• _ASSIGNMENT_
Stop after the line that contains "G04 Gerber Fmt". Until then, retype each line of the entries exactly from the first one, skipping pictures.

• _GIVEN INFORMATION_
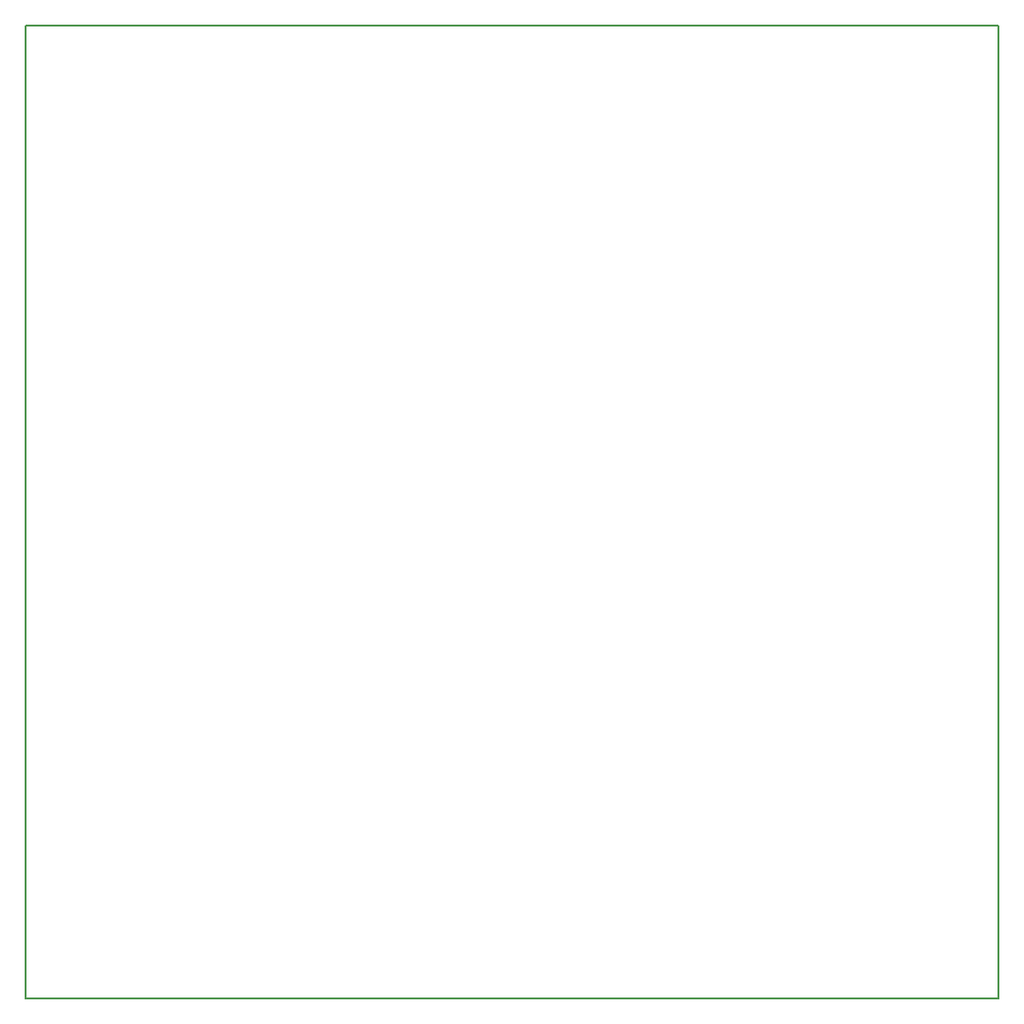
<source format=gbr>
%TF.GenerationSoftware,KiCad,Pcbnew,9.0.0*%
%TF.CreationDate,2025-07-02T18:07:02-06:00*%
%TF.ProjectId,CyberSmoker_PCB_v2,43796265-7253-46d6-9f6b-65725f504342,rev?*%
%TF.SameCoordinates,Original*%
%TF.FileFunction,Profile,NP*%
%FSLAX46Y46*%
G04 Gerber Fmt 4.6, Leading zero omitted, Abs format (unit mm)*
G04 Created by KiCad (PCBNEW 9.0.0) date 2025-07-02 18:07:02*
%MOMM*%
%LPD*%
G01*
G04 APERTURE LIST*
%TA.AperFunction,Profile*%
%ADD10C,0.200000*%
%TD*%
G04 APERTURE END LIST*
D10*
X56000000Y-62000000D02*
X143000000Y-62000000D01*
X143000000Y-149000000D01*
X56000000Y-149000000D01*
X56000000Y-62000000D01*
M02*

</source>
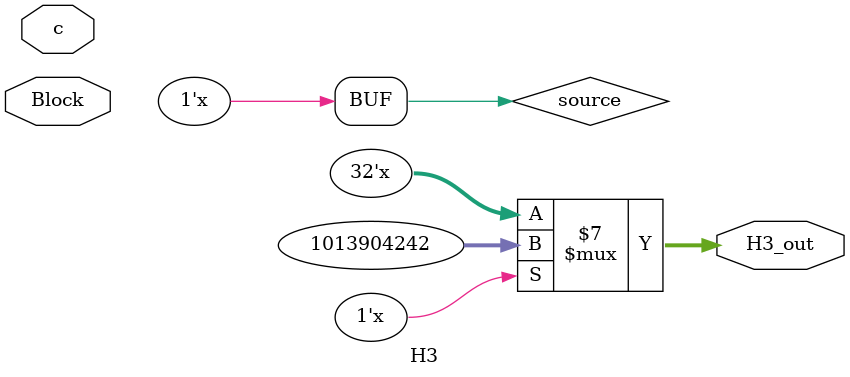
<source format=v>
`timescale 1ns / 1ps
module H3(input Block, input [31:0] c, output reg [31:0] H3_out );

reg source; 
initial
begin
	source = 1;
//	H2_out = 32'hbb67ae85;
end

always @ (Block)
begin
	source = ~source;
	if (source == 0)			//initial block, reading default values
		begin
			H3_out = 32'h3c6ef372;
		end
	else
		begin
			H3_out = c + H3_out;
		end
		
end

endmodule

</source>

• _RESULT FOR THIS EXERCISE_
<source format=gbr>
%TF.GenerationSoftware,KiCad,Pcbnew,9.0.0*%
%TF.CreationDate,2025-07-02T18:07:02-06:00*%
%TF.ProjectId,CyberSmoker_PCB_v2,43796265-7253-46d6-9f6b-65725f504342,rev?*%
%TF.SameCoordinates,Original*%
%TF.FileFunction,Profile,NP*%
%FSLAX46Y46*%
G04 Gerber Fmt 4.6, Leading zero omitted, Abs format (unit mm)*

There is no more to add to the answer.